> **Provided records**
____________

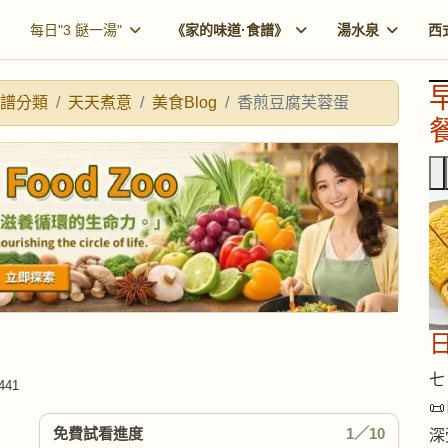
每日"3 餸一湯"
《家的味道·食譜》
湯水泉
西
譜分類
天天煮意
美食Blog
香煎豆腐芙蓉蛋
餐
七 
441

免費試看進度
1／10
深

____________

> **To do**
Everything in the records above should be printed exactly, apart from the pictures.

> **Your response**
每日"3 餸一湯"
《家的味道·食譜》
湯水泉
西
譜分類
天天煮意
美食Blog
香煎豆腐芙蓉蛋
餐
七 
441

免費試看進度
1／10
深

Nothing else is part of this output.